CFMEU fights takeover of state branches
The CFMEU in Queensland and NSW has attacked the Albanese government’s bid to put the union’s construction divisions into administration.
The CFMEU in Queensland and NSW has attacked the Albanese government’s bid to put the union’s construction divisions into administration, increasing the prospect that special federal laws will be needed to take external control of the branches.
The union’s Queensland construction division said the entire state union movement would oppose the federal attempt to install unelected administrators over its operations, claiming any allegations of corruption and wrongdoing against the state division had no credibility.
The union’s NSW construction division said the union was under “unprecedented attack”, telling members “governments, state and federal, the big end of town, and the ACTU want you to work for less, in unsafe conditions”.
The Queensland branch is considering opposing in court the upcoming application by the Fair Work Commission to place the construction divisions into administration, opening the way for Workplace Relations Minister Tony Burke to act on his threat to bring in special legislation to fast-track the external appointment.
“We have made clear what the consequences will be if this hasn’t been resolved by the time parliament returns,” a spokesman for Mr Burke said on Thursday.
The ALP national executive on Thursday suspended the affiliation of the union’s construction divisions in NSW, Victoria, Tasmania and South Australia but did not cut ties with Queensland as, in accordance with party rules, it could not be shown it had engaged in conduct that rendered it unsuitable for affiliation.
However, Premier Steven Miles said this week the state ALP would not accept donations from the union’s Queensland construction division while other branches were under investigation.
ALP national secretary Paul Erickson said the party would not accept affiliation fees or political donations from the CFMEU branches for the period of the suspension. “The No 1 job of any union and its officials is to look after its members. The reported behaviour is the complete opposite of this,” Mr Erickson said.
Insisting she had no knowledge before the weekend about criminal elements allegedly infiltrating the union, ACTU secretary Sally McManus said the CFMEU construction division had been isolated from the peak union body since former state secretary John Setka defied her calls to resign five years ago after he said he would plead guilty to harassing his estranged wife.
“The CFMEU has been isolated from the ACTU for the last five years and it’s been a serious split. John Setka personally is a vengeful person. The ACTU and the officials of the ACTU are on his vengeance list and we have been for the past five years,” she told The Australian.

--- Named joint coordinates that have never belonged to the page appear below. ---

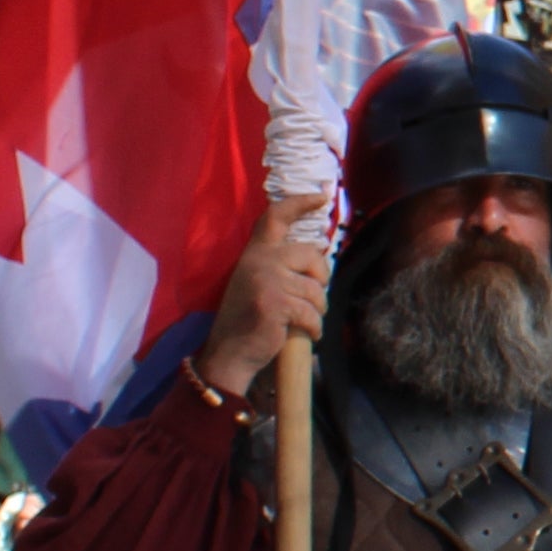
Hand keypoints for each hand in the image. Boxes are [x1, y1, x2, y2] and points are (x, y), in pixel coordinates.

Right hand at [190, 196, 331, 403]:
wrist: (229, 354)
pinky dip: (315, 328)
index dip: (300, 203)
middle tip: (313, 298)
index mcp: (255, 253)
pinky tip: (306, 334)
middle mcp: (259, 260)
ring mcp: (266, 280)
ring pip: (316, 289)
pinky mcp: (274, 303)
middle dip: (321, 279)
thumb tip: (318, 253)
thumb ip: (281, 265)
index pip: (276, 217)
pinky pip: (312, 313)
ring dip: (317, 311)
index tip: (322, 196)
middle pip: (312, 255)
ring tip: (302, 321)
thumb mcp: (260, 283)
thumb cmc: (250, 320)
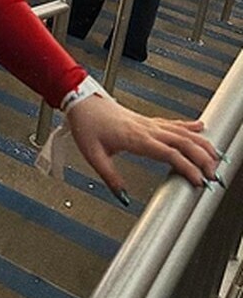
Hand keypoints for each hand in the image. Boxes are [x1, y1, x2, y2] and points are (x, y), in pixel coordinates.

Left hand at [67, 94, 218, 195]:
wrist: (81, 101)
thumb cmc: (86, 124)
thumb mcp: (93, 155)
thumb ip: (110, 177)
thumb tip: (122, 196)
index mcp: (135, 138)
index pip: (169, 154)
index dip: (187, 167)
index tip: (198, 180)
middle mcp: (146, 129)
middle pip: (183, 142)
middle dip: (202, 158)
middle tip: (213, 174)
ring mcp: (148, 123)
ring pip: (182, 131)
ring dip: (201, 143)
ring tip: (215, 156)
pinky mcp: (146, 120)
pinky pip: (172, 123)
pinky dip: (190, 126)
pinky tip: (201, 127)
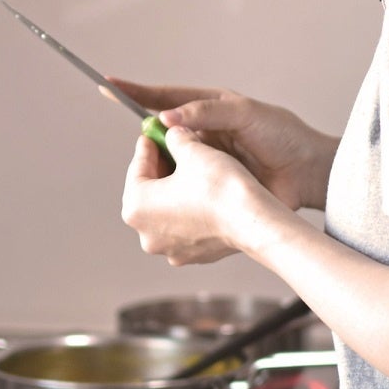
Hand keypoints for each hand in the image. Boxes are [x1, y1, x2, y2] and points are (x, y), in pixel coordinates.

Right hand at [106, 81, 337, 212]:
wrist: (309, 173)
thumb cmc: (284, 135)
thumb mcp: (246, 114)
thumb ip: (206, 113)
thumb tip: (165, 117)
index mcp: (207, 108)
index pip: (163, 98)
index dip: (134, 93)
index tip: (107, 85)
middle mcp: (201, 134)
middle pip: (159, 136)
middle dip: (150, 144)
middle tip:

Ms McManus said after he refused to resign, Mr Setka wreaked revenge on any CFMEU officials who would not support him, including former national secretary Michael O’Connor and Mr Setka’s former deputy, Shaun Reardon
“One by one, those leaders who had union principles which were not about bullying and were about unity for everyone, he moved them aside, he went after them,” she said.
“He wreaked revenge because they did not support him.

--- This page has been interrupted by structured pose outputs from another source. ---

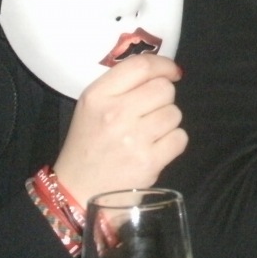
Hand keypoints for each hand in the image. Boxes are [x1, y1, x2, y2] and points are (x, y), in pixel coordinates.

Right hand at [54, 54, 187, 206]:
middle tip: (151, 111)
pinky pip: (180, 138)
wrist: (76, 192)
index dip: (164, 65)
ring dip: (167, 122)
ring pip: (174, 113)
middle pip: (164, 89)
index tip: (172, 72)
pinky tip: (156, 148)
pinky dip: (173, 142)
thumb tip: (162, 72)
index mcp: (98, 95)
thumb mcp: (91, 107)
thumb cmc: (87, 145)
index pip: (141, 65)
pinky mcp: (149, 162)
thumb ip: (121, 86)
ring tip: (150, 133)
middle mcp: (116, 113)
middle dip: (164, 98)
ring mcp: (134, 139)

“In the end, the only people he had around him reinforced his behaviour and wouldn’t stand up to him. That’s when they got, in my view, unmoored from union values.”
Ms McManus rejected any suggestion the ACTU should have known that criminal elements had infiltrated the CFMEU’s construction division.
“There’s no way whatsoever we would have tolerated anything like that,” she said.
“We didn’t tolerate DV allegations. Think about that standard. Very, very serious but like somehow we tolerate organised crime?
“I would have seen that as a red alert threat to the union movement and would have moved immediately if I had thought that was a possibility.”
She said ACTU staff had been told to work from home for the rest of the week “in an abundance of caution, for health and safety”.
“There’s been no threats but lots of people have raised with me now about being mindful of personal safety, given who we’re dealing with, and given the stance the ACTU has taken,” she said.
The union’s Queensland secretary, Michael Ravbar, said Anthony Albanese’s “autocratic attempt to disenfranchise union members has set a dangerous precedent for every union”.
Mr Albanese said the government had taken the strongest possible action to stamp out corrupt conduct.